Problem statement:
Copy the lines below word for word, but leave out the pictures.

-- Input material follows --

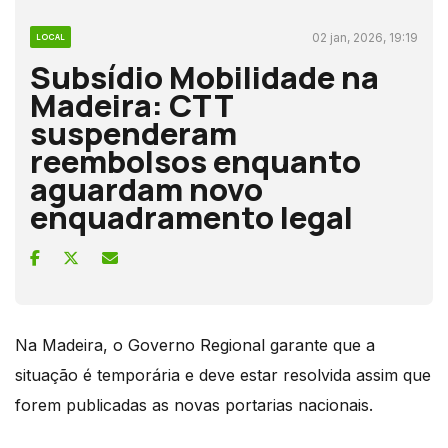
02 jan, 2026, 19:19
LOCAL
Subsídio Mobilidade na
Madeira: CTT
suspenderam
reembolsos enquanto
aguardam novo
enquadramento legal
Na Madeira, o Governo Regional garante que a
situação é temporária e deve estar resolvida assim que
forem publicadas as novas portarias nacionais.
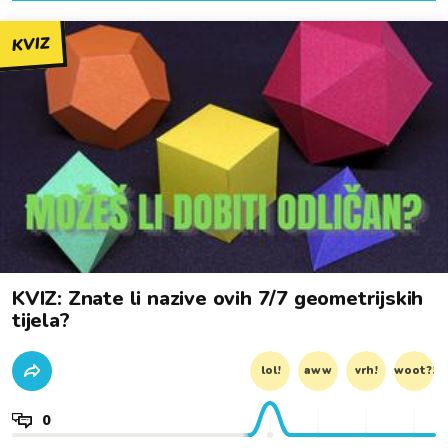
KVIZ
KVIZ: Znate li nazive ovih 7/7 geometrijskih
tijela?
lol!
aww
vrh!
woot?!
0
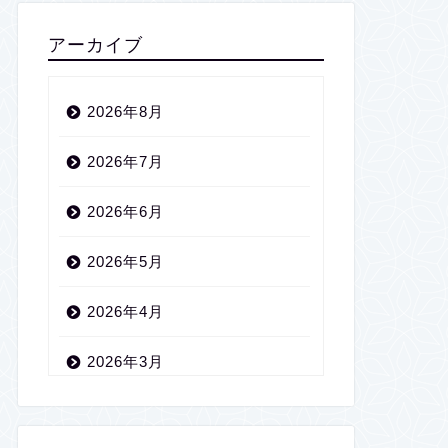
アーカイブ
2026年8月
2026年7月
2026年6月
2026年5月
2026年4月
2026年3月
2026年2月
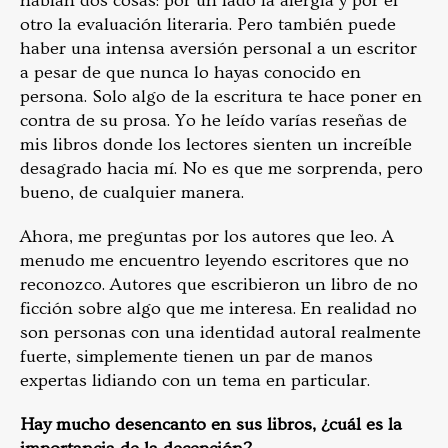
habían dos cosas: por un lado la alergia y por el
otro la evaluación literaria. Pero también puede
haber una intensa aversión personal a un escritor
a pesar de que nunca lo hayas conocido en
persona. Solo algo de la escritura te hace poner en
contra de su prosa. Yo he leído varías reseñas de
mis libros donde los lectores sienten un increíble
desagrado hacia mí. No es que me sorprenda, pero
bueno, de cualquier manera.
Ahora, me preguntas por los autores que leo. A
menudo me encuentro leyendo escritores que no
reconozco. Autores que escribieron un libro de no
ficción sobre algo que me interesa. En realidad no
son personas con una identidad autoral realmente
fuerte, simplemente tienen un par de manos
expertas lidiando con un tema en particular.
Hay mucho desencanto en sus libros, ¿cuál es la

-- Input material concluded --

Response:
02 jan, 2026, 19:19
LOCAL
Subsídio Mobilidade na
Madeira: CTT
suspenderam
reembolsos enquanto
aguardam novo
enquadramento legal
Na Madeira, o Governo Regional garante que a
situação é temporária e deve estar resolvida assim que
forem publicadas as novas portarias nacionais.
KVIZ
KVIZ: Znate li nazive ovih 7/7 geometrijskih
tijela?
lol!
aww
vrh!
woot?!
0
アーカイブ
2026年8月
2026年7月
2026年6月
2026年5月
2026年4月
2026年3月
2026年2月
habían dos cosas: por un lado la alergia y por el
otro la evaluación literaria. Pero también puede
haber una intensa aversión personal a un escritor
a pesar de que nunca lo hayas conocido en
persona. Solo algo de la escritura te hace poner en
contra de su prosa. Yo he leído varías reseñas de
mis libros donde los lectores sienten un increíble
desagrado hacia mí. No es que me sorprenda, pero
bueno, de cualquier manera.
Ahora, me preguntas por los autores que leo. A
menudo me encuentro leyendo escritores que no
reconozco. Autores que escribieron un libro de no
ficción sobre algo que me interesa. En realidad no
son personas con una identidad autoral realmente
fuerte, simplemente tienen un par de manos
expertas lidiando con un tema en particular.
Hay mucho desencanto en sus libros, ¿cuál es la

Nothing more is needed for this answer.